The fourth fear of disapproval occurs when we follow Jesus from afar. While Jesus was being arrested and taken away, scripture tells us that Peter followed Jesus from a distance. Don’t we all at times? We want to have our cake and eat it, too, just like Peter. He stayed close enough to Jesus to show that he cared about Jesus, but far enough away that he didn’t get arrested, too! Peter wanted to be faithful, but he didn’t want it to cost him anything, especially his life! Peter wanted the approval of Jesus, but he didn’t want the disapproval of the Jews. So he kept his distance. That is what double-mindedness looks like in a person who fears mankind. Single-mindedness means, following Jesus at any cost, because the eternal rewards far outweigh anything that man can say about you or do to you.
The fifth fear of disapproval finds us looking for acceptance in the wrong places. Exactly what does that mean? I’m glad you asked. Let’s look at the people in the garden when Jesus is arrested. There are two groups here: Jesus and His followers on one side, and the servants and soldiers of the high priest on the other. They aren’t friends; they are enemies. An hour or so later, Peter is in the courtyard of the high priest warming himself around the fire with these same people. He is in the midst of his enemies. He’s in bad company, and they have bad masters. Peter is impulsive and easily provoked to rash actions. Is this really a place for fellowship with like-minded people?

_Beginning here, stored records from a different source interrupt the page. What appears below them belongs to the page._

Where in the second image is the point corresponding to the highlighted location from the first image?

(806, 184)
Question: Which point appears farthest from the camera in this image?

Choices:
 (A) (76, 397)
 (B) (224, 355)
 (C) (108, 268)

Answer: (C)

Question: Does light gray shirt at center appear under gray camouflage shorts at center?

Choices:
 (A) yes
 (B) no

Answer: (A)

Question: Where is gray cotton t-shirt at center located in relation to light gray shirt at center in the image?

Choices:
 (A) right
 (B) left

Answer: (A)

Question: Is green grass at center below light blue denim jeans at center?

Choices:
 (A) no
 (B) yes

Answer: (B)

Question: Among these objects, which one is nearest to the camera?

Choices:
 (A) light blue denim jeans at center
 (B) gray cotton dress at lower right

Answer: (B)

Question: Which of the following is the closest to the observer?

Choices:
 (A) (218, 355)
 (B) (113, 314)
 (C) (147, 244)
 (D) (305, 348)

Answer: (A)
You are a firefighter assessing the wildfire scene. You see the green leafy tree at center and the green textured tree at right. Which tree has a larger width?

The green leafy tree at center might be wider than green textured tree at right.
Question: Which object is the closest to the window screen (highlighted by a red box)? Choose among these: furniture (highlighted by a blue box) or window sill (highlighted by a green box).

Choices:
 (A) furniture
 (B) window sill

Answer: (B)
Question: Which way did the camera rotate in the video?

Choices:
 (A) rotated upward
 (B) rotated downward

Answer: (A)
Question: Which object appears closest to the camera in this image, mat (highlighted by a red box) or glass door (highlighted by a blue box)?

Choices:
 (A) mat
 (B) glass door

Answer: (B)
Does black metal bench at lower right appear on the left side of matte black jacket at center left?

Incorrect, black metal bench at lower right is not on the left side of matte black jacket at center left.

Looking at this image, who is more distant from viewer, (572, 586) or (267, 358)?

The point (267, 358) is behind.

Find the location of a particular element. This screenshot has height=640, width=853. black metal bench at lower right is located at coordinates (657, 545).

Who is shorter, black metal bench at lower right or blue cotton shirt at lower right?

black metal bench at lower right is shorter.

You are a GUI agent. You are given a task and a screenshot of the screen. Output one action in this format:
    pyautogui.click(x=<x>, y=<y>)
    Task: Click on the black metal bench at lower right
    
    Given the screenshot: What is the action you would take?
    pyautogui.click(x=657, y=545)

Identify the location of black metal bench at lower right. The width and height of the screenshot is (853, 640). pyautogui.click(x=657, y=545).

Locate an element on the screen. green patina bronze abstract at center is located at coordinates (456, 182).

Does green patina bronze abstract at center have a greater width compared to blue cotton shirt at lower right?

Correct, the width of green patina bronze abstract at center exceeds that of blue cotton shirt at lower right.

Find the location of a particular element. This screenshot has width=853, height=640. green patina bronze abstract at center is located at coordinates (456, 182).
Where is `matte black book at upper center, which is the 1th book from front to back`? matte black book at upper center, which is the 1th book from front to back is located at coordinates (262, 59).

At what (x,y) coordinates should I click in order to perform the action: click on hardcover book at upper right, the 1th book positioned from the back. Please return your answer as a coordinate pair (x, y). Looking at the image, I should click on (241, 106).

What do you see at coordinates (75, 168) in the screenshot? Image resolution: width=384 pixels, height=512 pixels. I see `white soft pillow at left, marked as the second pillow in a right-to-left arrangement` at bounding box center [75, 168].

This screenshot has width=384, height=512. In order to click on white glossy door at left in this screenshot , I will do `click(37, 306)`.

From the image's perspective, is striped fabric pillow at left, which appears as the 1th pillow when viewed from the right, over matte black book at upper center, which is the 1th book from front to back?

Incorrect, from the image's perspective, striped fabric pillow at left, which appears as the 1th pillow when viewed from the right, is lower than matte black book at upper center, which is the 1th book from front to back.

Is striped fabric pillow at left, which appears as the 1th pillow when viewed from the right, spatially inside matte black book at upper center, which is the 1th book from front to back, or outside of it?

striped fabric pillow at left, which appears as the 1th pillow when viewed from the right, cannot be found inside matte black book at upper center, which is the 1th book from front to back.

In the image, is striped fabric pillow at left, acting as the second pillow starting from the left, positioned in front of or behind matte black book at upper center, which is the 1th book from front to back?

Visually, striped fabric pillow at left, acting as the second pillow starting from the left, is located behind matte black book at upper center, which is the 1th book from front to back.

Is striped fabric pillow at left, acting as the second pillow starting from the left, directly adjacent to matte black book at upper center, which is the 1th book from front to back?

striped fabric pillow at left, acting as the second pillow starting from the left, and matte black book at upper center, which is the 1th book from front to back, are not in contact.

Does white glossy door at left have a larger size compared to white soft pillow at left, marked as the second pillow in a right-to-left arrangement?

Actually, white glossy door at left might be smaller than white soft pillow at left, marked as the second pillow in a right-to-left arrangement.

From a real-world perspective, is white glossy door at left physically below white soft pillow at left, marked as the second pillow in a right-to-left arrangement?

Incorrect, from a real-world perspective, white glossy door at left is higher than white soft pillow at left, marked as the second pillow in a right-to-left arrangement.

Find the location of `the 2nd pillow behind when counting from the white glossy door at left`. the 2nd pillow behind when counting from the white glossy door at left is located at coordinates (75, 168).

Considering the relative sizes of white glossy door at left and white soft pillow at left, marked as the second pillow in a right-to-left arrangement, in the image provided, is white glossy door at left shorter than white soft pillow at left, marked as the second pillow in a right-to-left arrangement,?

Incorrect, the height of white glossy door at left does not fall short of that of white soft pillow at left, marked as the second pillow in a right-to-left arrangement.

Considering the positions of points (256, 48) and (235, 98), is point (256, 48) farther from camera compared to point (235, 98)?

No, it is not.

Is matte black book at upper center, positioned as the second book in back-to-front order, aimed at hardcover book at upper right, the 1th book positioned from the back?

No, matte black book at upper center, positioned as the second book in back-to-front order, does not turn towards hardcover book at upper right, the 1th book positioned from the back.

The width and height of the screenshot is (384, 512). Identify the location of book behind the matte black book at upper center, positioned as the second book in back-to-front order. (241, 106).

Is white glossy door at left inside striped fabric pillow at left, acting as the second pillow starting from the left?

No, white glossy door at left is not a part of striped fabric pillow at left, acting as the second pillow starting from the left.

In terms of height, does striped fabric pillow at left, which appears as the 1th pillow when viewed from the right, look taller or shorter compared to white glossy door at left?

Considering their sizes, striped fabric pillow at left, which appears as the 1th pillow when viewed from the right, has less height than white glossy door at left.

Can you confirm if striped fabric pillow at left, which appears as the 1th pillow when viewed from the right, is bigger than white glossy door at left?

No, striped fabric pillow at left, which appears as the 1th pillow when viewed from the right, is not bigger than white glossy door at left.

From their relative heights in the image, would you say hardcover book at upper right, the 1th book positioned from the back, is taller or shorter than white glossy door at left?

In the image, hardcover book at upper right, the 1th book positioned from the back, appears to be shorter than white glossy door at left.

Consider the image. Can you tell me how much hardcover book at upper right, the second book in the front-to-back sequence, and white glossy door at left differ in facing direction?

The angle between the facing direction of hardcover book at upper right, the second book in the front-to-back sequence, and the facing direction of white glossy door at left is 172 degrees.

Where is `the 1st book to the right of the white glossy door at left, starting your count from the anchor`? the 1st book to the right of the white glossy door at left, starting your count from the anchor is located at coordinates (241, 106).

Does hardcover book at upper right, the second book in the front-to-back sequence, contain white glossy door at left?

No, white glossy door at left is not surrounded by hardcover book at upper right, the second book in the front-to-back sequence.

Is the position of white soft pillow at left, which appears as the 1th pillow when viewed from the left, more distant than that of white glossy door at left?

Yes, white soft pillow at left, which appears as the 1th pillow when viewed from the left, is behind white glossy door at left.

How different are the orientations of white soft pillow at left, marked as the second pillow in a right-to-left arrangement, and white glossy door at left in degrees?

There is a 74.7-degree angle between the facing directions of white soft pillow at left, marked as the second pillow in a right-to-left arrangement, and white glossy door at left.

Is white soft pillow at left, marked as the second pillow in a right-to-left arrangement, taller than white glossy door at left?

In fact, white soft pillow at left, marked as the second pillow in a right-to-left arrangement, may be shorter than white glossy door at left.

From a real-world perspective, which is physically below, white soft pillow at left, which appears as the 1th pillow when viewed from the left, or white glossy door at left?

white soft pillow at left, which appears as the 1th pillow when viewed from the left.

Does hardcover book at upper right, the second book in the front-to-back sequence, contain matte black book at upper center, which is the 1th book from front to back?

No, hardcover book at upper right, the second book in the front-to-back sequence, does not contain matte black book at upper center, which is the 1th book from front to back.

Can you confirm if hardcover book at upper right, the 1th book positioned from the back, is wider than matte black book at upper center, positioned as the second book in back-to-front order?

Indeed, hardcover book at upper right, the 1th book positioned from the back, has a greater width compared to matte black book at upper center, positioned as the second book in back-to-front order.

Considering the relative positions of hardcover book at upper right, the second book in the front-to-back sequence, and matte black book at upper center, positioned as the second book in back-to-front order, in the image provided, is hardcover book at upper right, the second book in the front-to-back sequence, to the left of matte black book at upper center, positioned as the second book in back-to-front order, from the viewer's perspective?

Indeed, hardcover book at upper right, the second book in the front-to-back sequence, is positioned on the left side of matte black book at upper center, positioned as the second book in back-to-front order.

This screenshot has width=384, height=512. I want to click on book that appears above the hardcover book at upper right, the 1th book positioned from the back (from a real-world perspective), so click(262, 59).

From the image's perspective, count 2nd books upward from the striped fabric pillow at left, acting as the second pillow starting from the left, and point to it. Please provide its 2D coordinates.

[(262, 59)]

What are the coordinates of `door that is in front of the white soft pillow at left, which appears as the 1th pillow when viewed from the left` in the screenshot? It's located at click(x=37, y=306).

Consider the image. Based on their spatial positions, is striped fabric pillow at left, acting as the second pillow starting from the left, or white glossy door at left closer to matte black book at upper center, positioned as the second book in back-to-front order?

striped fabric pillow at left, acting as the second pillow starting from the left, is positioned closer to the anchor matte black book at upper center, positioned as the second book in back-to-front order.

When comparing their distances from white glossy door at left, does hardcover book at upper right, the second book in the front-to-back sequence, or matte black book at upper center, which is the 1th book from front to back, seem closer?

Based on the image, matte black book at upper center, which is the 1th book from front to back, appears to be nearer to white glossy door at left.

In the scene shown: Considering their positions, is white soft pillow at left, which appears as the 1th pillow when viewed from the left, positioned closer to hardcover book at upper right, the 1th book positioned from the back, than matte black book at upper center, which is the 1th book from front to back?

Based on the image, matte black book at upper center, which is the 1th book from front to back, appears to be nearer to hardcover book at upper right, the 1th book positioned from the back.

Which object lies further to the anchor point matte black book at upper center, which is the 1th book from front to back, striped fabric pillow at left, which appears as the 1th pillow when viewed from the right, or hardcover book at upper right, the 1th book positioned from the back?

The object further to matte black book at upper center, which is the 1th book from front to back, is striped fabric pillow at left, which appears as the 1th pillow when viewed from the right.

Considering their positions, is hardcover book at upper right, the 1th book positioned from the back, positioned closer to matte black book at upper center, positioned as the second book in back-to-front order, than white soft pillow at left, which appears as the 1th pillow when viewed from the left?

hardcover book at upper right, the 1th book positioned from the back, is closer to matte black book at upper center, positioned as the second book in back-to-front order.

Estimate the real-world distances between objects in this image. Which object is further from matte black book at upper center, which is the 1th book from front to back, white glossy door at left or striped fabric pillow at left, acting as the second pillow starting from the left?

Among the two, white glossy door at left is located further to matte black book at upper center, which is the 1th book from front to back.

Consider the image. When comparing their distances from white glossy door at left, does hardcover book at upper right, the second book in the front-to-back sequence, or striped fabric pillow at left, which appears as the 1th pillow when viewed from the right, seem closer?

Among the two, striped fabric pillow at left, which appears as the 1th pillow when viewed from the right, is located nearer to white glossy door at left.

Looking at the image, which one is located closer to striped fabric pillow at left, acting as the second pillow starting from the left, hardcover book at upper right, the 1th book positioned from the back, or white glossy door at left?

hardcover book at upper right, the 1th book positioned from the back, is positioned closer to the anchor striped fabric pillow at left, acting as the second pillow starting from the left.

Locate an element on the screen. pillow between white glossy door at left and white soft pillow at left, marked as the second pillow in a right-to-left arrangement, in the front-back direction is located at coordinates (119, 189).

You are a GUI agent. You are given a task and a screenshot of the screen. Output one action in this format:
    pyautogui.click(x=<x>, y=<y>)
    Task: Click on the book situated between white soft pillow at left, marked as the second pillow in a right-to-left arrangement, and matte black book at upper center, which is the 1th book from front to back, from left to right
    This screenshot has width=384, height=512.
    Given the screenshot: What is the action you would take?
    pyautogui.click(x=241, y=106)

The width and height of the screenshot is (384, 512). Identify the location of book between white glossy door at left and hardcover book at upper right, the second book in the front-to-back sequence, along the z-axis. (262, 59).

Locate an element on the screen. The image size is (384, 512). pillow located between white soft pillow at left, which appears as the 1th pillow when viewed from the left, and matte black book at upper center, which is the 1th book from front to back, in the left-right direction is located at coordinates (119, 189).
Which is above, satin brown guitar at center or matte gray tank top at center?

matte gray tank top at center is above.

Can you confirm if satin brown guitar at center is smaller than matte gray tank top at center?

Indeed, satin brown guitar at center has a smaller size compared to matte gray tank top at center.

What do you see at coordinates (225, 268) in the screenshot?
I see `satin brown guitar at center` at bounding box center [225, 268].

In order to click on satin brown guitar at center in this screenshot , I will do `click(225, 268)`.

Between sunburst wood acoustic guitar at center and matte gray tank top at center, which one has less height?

Bottom line: if you aren’t prepared to declare yourself a friend of God’s, don’t go into the midst of His enemies. If you do, you may be in way over your head, fearing not only what they may think of you, but what they may do to you, just like Peter feared.
The antidote to fear has been laid out for us by Jesus.
1. Be filled with the Spirit, not yourselves.
2. Pray continually—or at least a lot.
3. Function in the Spirit’s energy, not your own.
4. Keep close to Jesus through prayer and meditation of the word.
5. Fellowship with single-minded people who serve one Master.
Peter learned that he couldn’t serve two masters. He had to accept being a child of God, or resign to being a creature of the world. We, too, can only serve one master.
In Joshua 24:15, Joshua declares with fearless single-mindedness: “…as for me and my house, we will serve the Lord.”
Will you listen to Jesus’ voice and fearlessly serve Him?
May the meditations of our hearts be a blessing to our God. Amen.